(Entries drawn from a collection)

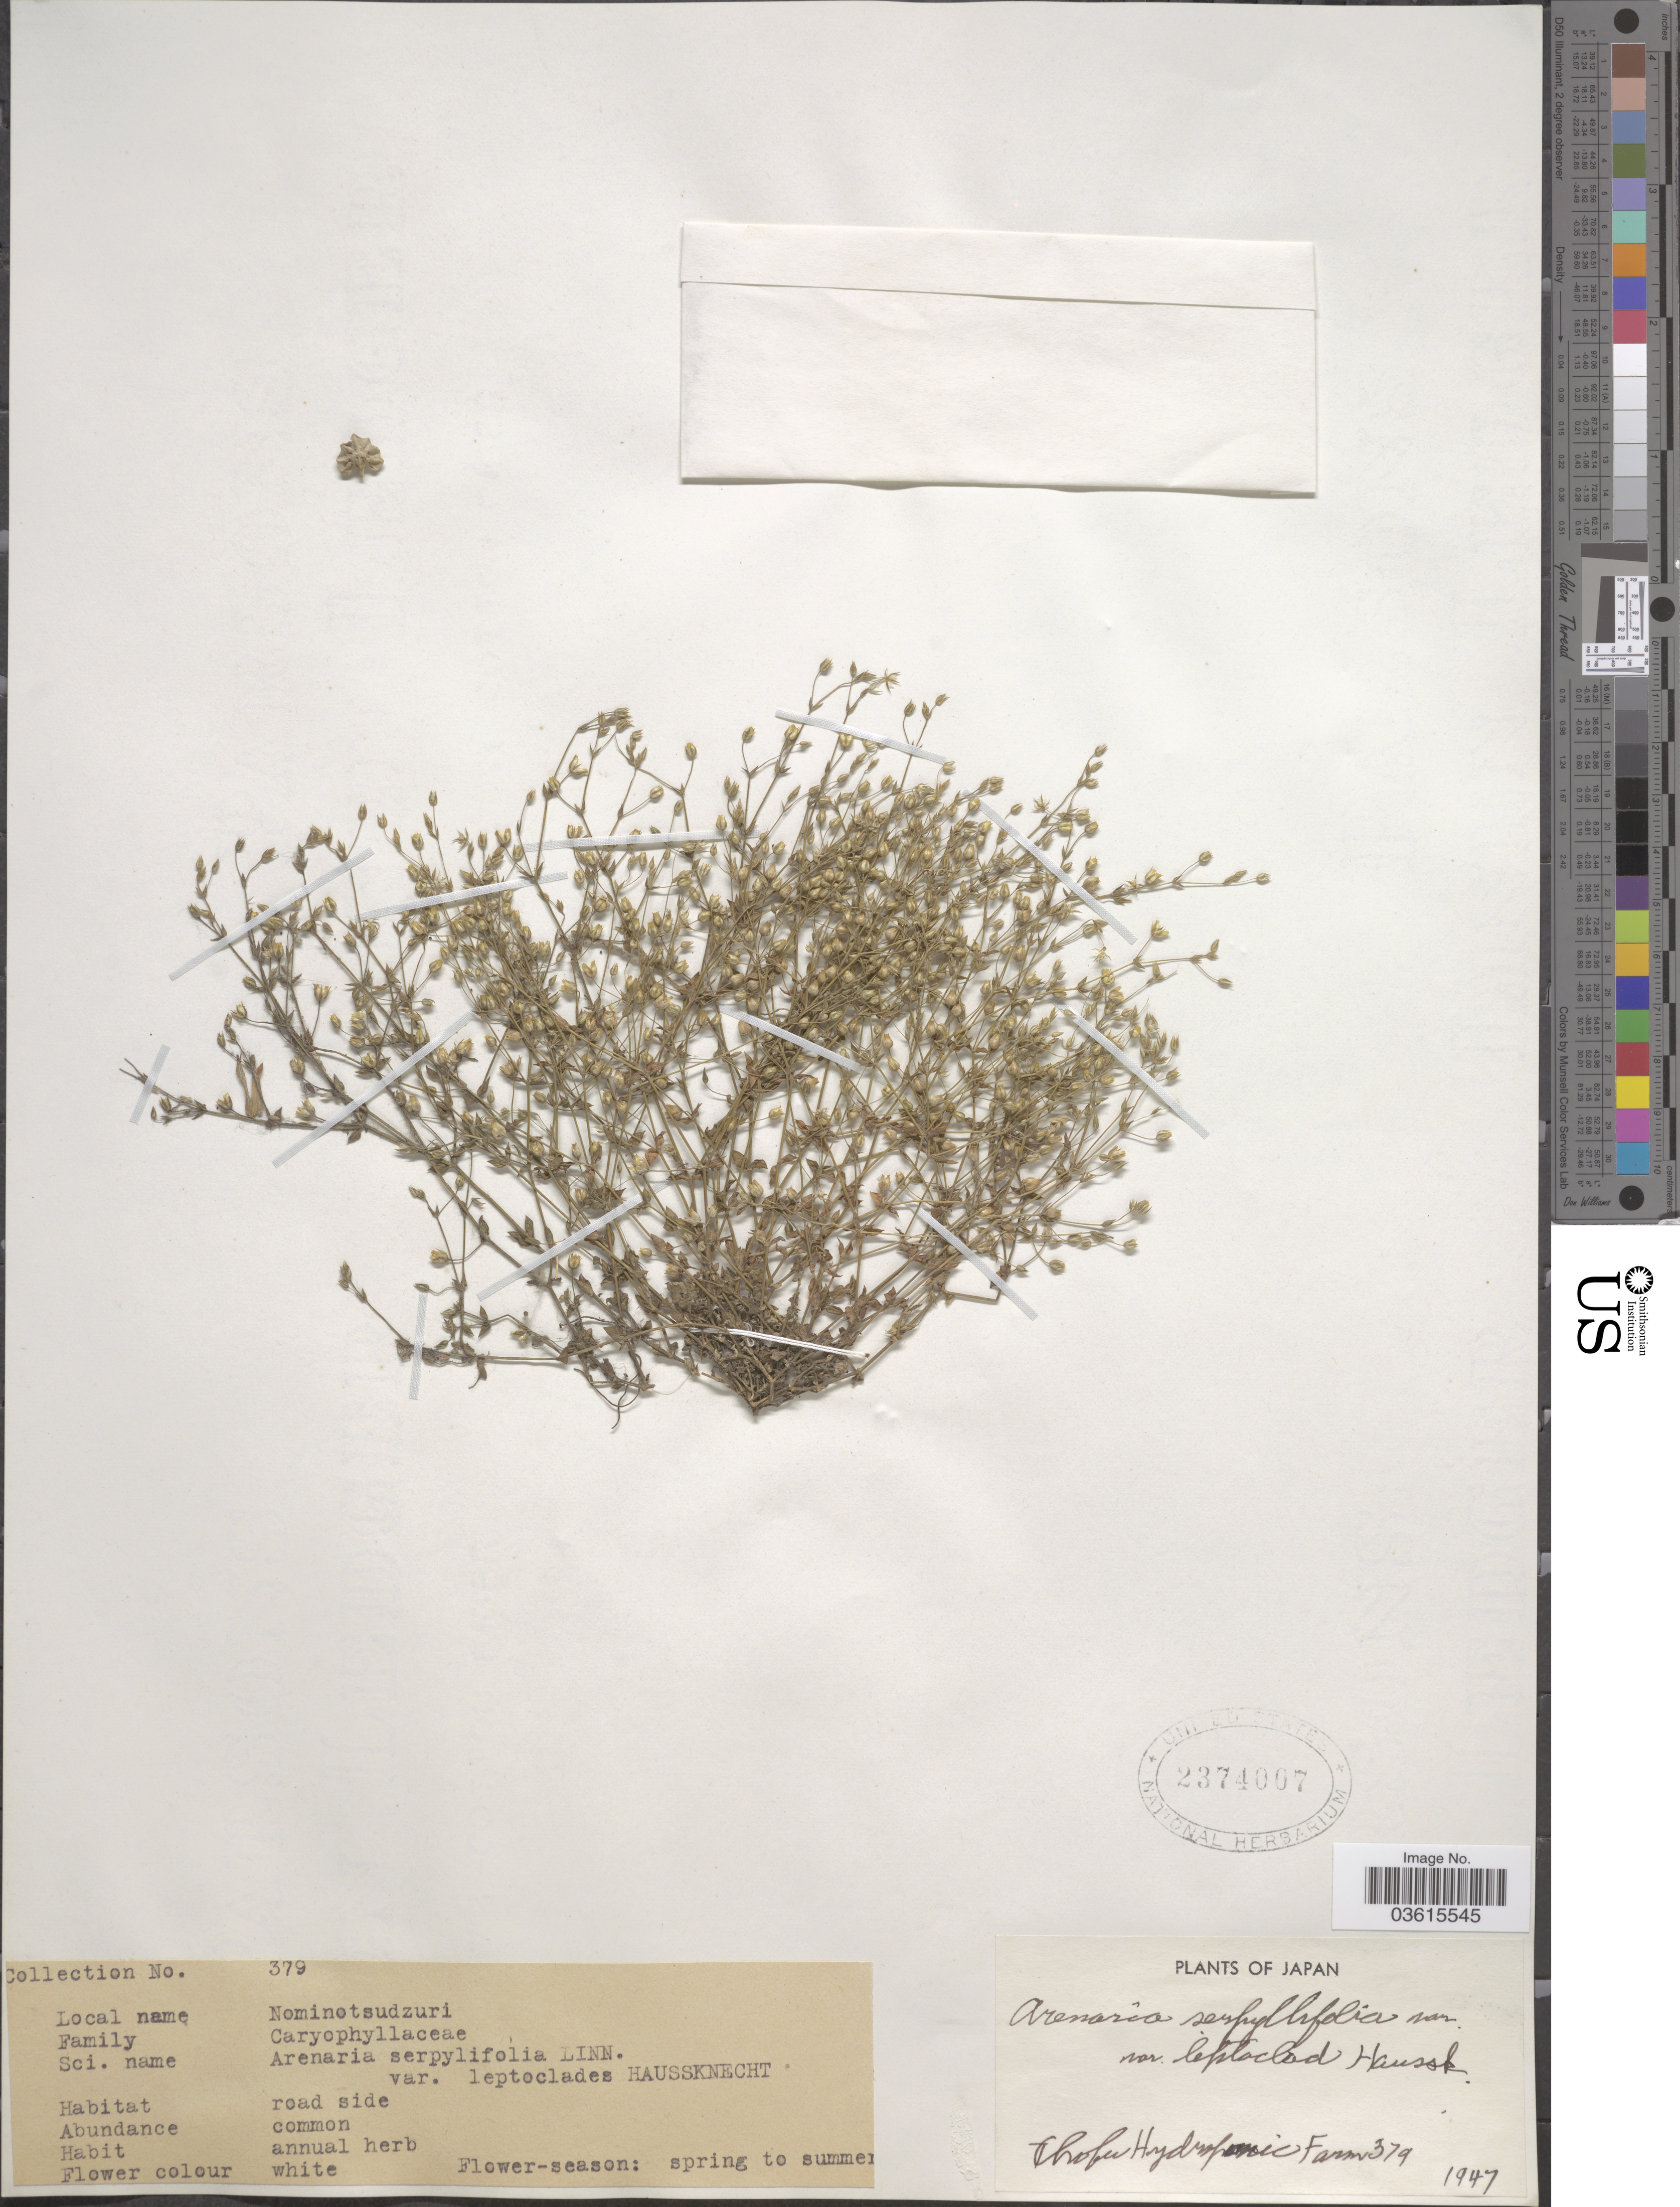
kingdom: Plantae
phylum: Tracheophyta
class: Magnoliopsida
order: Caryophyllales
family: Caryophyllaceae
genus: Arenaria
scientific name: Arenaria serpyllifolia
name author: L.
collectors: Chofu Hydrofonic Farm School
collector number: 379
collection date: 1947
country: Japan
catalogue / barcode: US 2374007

WHAT NEEDS TO BE DONE - Could you copy every line of the listing above word for word, leaving out the pictures?

RIGHT ANSWER -
kingdom: Plantae
phylum: Tracheophyta
class: Magnoliopsida
order: Caryophyllales
family: Caryophyllaceae
genus: Arenaria
scientific name: Arenaria serpyllifolia
name author: L.
collectors: Chofu Hydrofonic Farm School
collector number: 379
collection date: 1947
country: Japan
catalogue / barcode: US 2374007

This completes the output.